Desde el decreto de la Junta de Defensa Nacional de 29 de septiembre de 1936, que nombró al general Franco Jefe del Gobierno del Estado Español -convertido en Jefe del Estado por la hábil omisión de dos palabras de su título originario en el texto de la ley de creación de la Junta Técnica del Estado de 1.º de octubre del mismo año- hasta la promulgación de la ley Orgánica y la aprobación de la ley de Sucesión, se ha desarrollado un proceso de concentración de poderes y de sublimación de la figura del imperante, que obliga a meditar con asombro acerca de la deformadora eficacia de un concurso de fuerzas dispares y a un mismo tiempo coincidentes, como fueron la necesidad de un poder fuerte después de un período de anarquía, las dificultades de las etapas bélica y posbélica, y los excesos de una propaganda aduladora, creadora de pretendidas teorías carismáticas y engendradora de mitos que aspiran a sobrevivir.

Basta leer el artículo sexto de la ley Orgánica del Estado. definidora de las facultades del entonces Jefe del Estado -limitadas para su sucesor-; el preámbulo de la ley de Principios del Movimiento Nacional: «Conselente de mi responsabilidad ante Dios y ante la Historia»; la institucionalización del Consejo Nacional del Movimiento, órgano supremo del partido único; y el decreto de unificación de 19 de abril de 1937, que se aplica en España «como en otros países de régimen totalitario», para que desaparezca la menor duda acerca de la esencia anti-democrática que empapa toda nuestra estructura institucional, y que el propio general Franco confirmó en numerosos discursos y declaraciones a la prensa como un régimen totalitario según los modelos italiano y alemán.

Conforme las circunstancias exteriores fueron cambiando, el régimen se vio en la necesidad de aceptar modificaciones simplemente aparentes.
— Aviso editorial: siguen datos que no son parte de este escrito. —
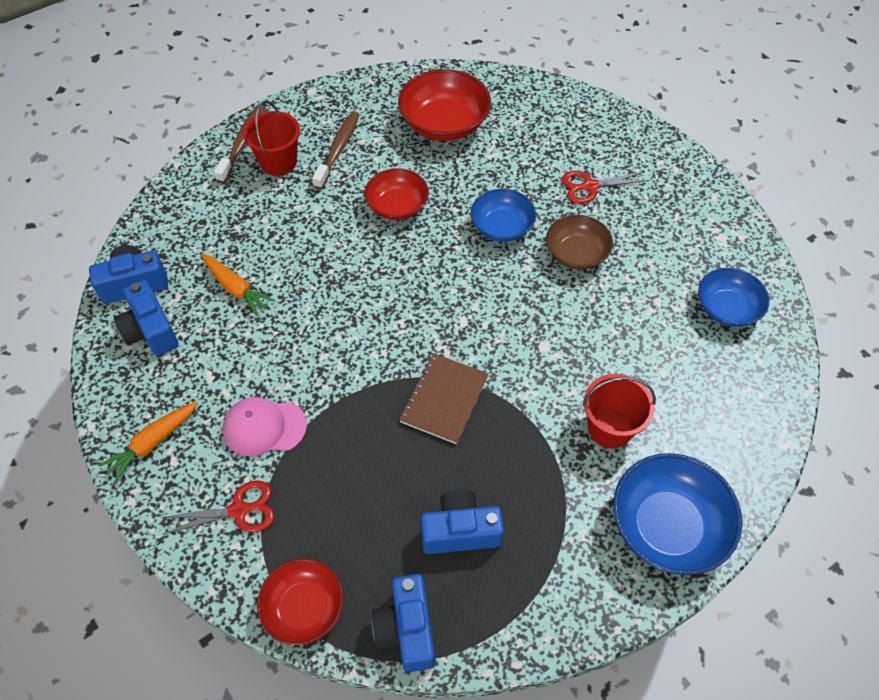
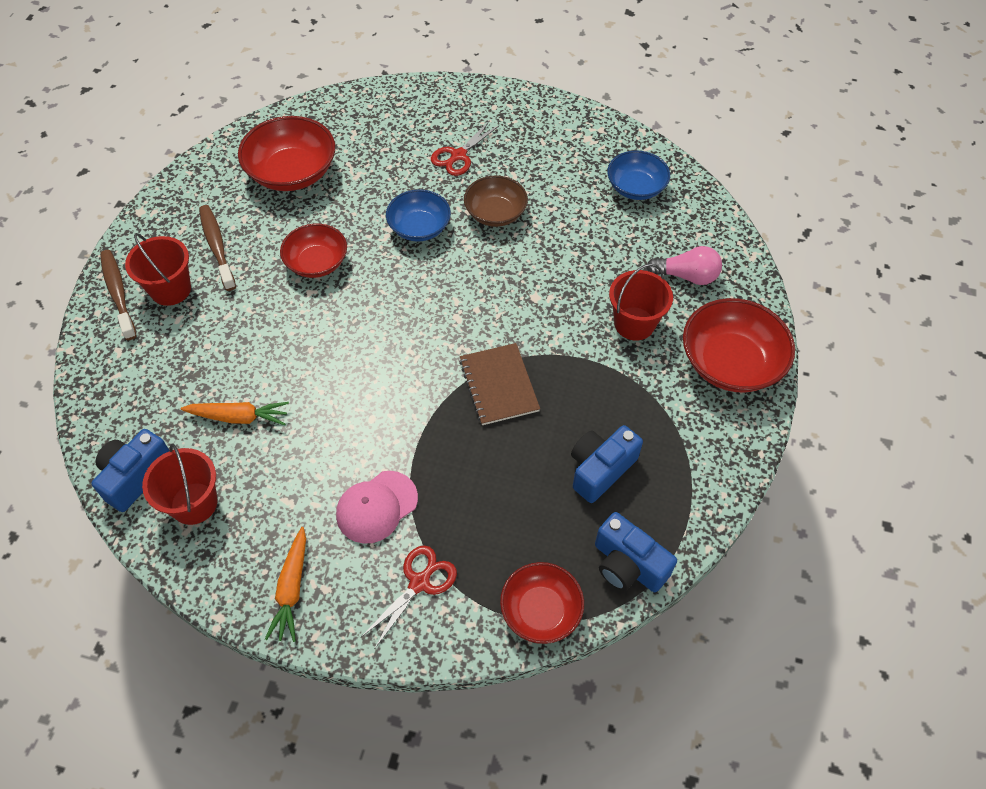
camera: 40 degrees left, 0 degrees up
(151, 330) = (194, 503): blue camera -> red bucket
(667, 526) = (730, 362): blue bowl -> red bowl
(700, 418) = (686, 276): none -> pink light bulb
Las Cortes, con un dominio aplastante de miembros de designación gubernativa por vía directa o indirecta y una exigua minoría de representatividad cercenada; el Consejo del Reino, cuyas extraordinarias facultades no se apoyan en la más ligera representación de la voluntad de los españoles, y el Consejo Nacional del Movimiento, que tan lamentable ejemplo nos ha dado en estos mismos, días de defensa a ultranza de posiciones personales, son una prueba concluyente de que el régimen autoritario siguió siendo el mismo, con un simple disfraz de instituciones, que pretendieron presentarse como exponentes de un tipo de democracia -la organica- que no ha logrado implantarse de verdad en ninguno de los contados países que lo intentaron.

¿Cómo es posible creer que pueden ser reformables en un sentido democrático unas instituciones nacidas para implantar en momentos de necesidad y para consolidar cuando ya esa necesidad no existía, un régimen que era y se vanagloriaba de ser esencialmente contrario a la democracia, y que permitió durante varios decenios una política de negación de ese conjunto de derechos de la persona que constituyen uno de los elementos esenciales de un régimen que de verdad quiere apoyarse en la voluntad del pueblo?

Cuando un país como España se enfrenta con una coyuntura tan delicada como la actual, la prolongación de las ficciones es el peor de los remedios. Antes de que el período constituyente se abra de un modo oficial, las instituciones totalitarias están en trance de desmoronarse. ¿Vale la pena de intentar la construcción del nuevo edificio estatal con materiales de derribo?

¿Es que ni la imaginación de los artífices de la nueva etapa ni el esfuerzo de los hombres de buena voluntad son capaces de extraer de la rica cantera de nuestra sociedad materiales más nobles y más sólidos?